• **Reading text**
Sir John Talbot: Never look back, son.  The past is a wilderness of horror.

Theoretically, I would welcome any monster movie these days that wasn’t about vampires and that also wasn’t geared towards teenage girls.  When that alternative is THE WOLFMAN though, a remake of the 1941 George Waggner film, I find myself longing to have every drop of blood sucked from my body instead.

THE WOLFMAN is a bit of a pet project (pun as fully intended as the moon that brings out the beast) for star, Benicio Del Toro, as he also serves as co-producer.  I suppose he saw the appeal as a potential blockbuster that would make the Oscar winner more of a household name.  The possibility was certainly there but he also should have considered whether a decent script was there as well.  Del Toro plays Lawrence Talbot, a British-born, successful actor (I can hardly buy Del Toro as American, let alone a British-born American), who was exiled to the United States as a child by his father after a particularly traumatic family tragedy.  He has only returned home now because his brother has gone missing. 

The search for his brother leads Lawrence and the rest of this small, late 19th-century town to the discovery of The Wolfman.  That discovery leads to Lawrence being bit by the beast and subsequently succumbing to the curse that comes with.  The townsfolk are baffled by the atrocities inflicted by the beast upon the innocents because they have never seen anything like this before.  This makes sense to me.  What doesn’t is how they all seem to be familiar with Wolfman lore, like how silver bullets are required to kill him or how he only comes out when the moon is full.  If this is where the legend begins, how would they even stumble upon these conclusions, let alone know them outright?

• **Data excerpt**
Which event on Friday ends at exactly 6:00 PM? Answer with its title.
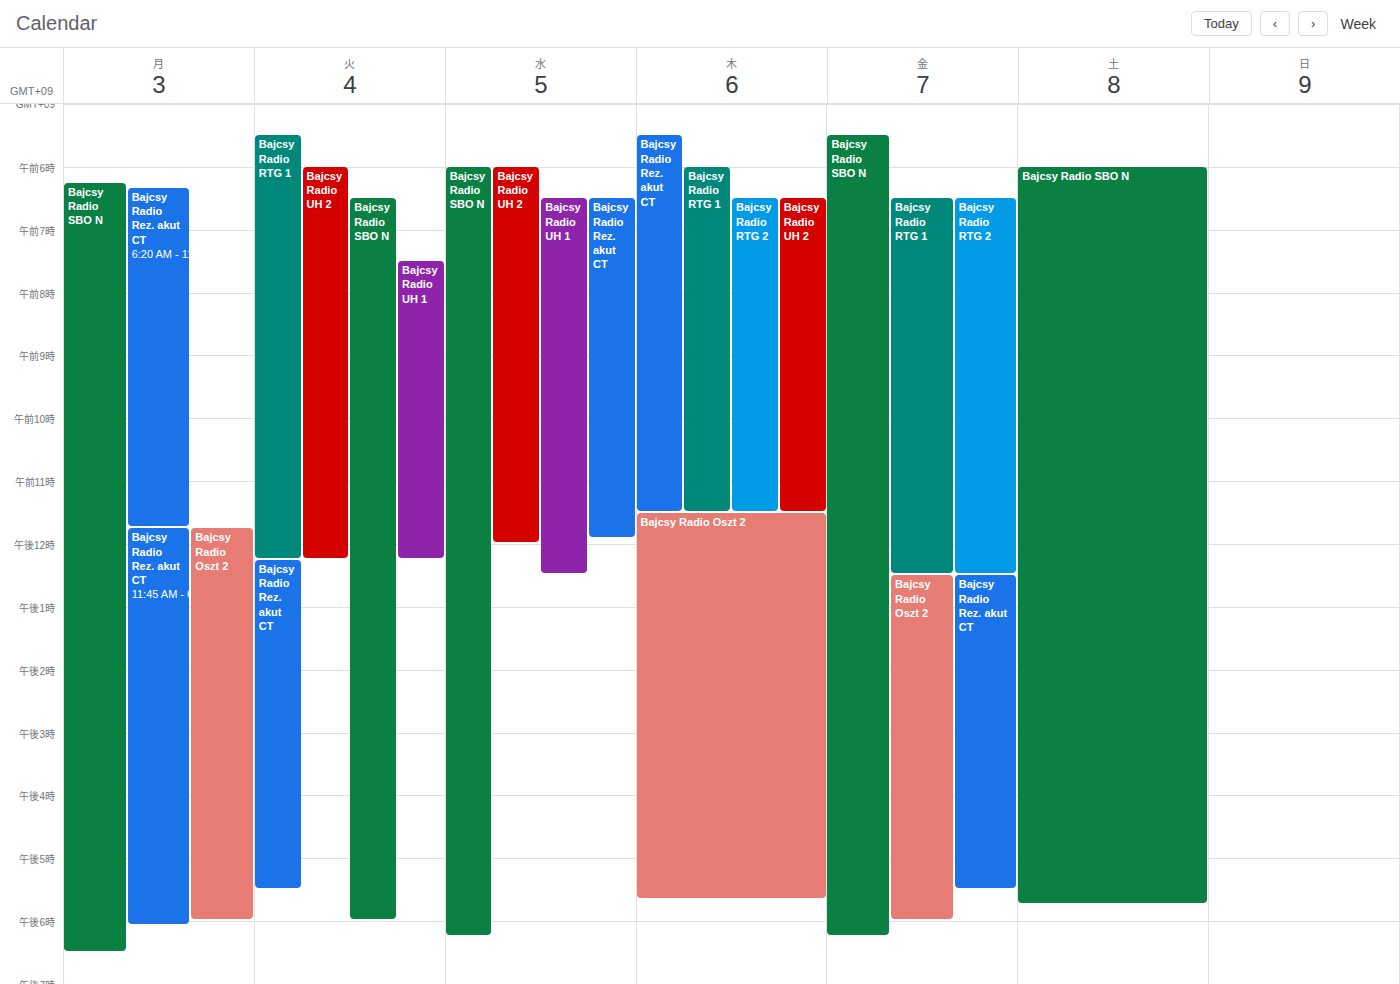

• **Exercise tasks**
- a) In the Wolfman review, why does the reviewer find the townsfolk's familiarity with Wolfman lore hard to accept? Explain in one to three sentences.
- b) According to the Wolfman review, who directed the 1941 film that this movie remakes?
- c) Continue the Wolfman review, picking up right after its final sentence.

• **Expected responses**
- a) The townsfolk have never seen anything like the beast before, and the reviewer takes this to be where the legend begins. So the reviewer can't see how they could reach, let alone already know, conclusions such as the need for silver bullets or the beast appearing only at the full moon.

- b) George Waggner.

- c)
Man and beast and the differences or lack thereof between the two is a central Wolfman theme.  Modernizing the tale though does not bring any new insight on the pairing.  In fact, it almost seems too simplistic to still be considered revealing about human nature.  Yes, man continues to struggle with its own animal instincts but these primal urges are all for show in THE WOLFMAN.  The tale was clearly only updated to present it with visual effects that would do the gore justice rather than reinvigorate it with relevance.  And as there aren’t that many fight sequences (waiting for lunar cycles to pass before seeing the title character reappear does not make for a great deal of suspense), even that purpose seems like an after thought.

Watching THE WOLFMAN means watching a lot more than just innocent people dying gruesome deaths on screen; it also means watching the combined talent of the ensemble cast being torn to shreds.  Anthony Hopkins, as Lawrence’s father, is a kooky old man who has lost his own plot, let alone the even thinner plot of this film.  Emily Blunt is as lovely as always but reduced to nonsensical character development.  And Del Toro, aside from his baffling accent, is never strong enough to be considered manly or fierce enough to be seen as beastly.  Fortunately, Hugo Weaving is on hand as the inspector assigned to the case.  Weaving brings that special brand of bland that, if we’re all very lucky and this film does find a sizable audience, we will all get to see again in the sequel.

I have not seen the original so I cannot fairly compare but I can say that I expect THE WOLFMAN to be about raw aggression that cannot help but be let out on an unsuspecting public.  Director, Joe Johnston’s take is decidedly different, focusing more on daddy issues and about finding the right woman to tame the beast.  With such insipid back story, I’d say the beast in question has already been domesticated.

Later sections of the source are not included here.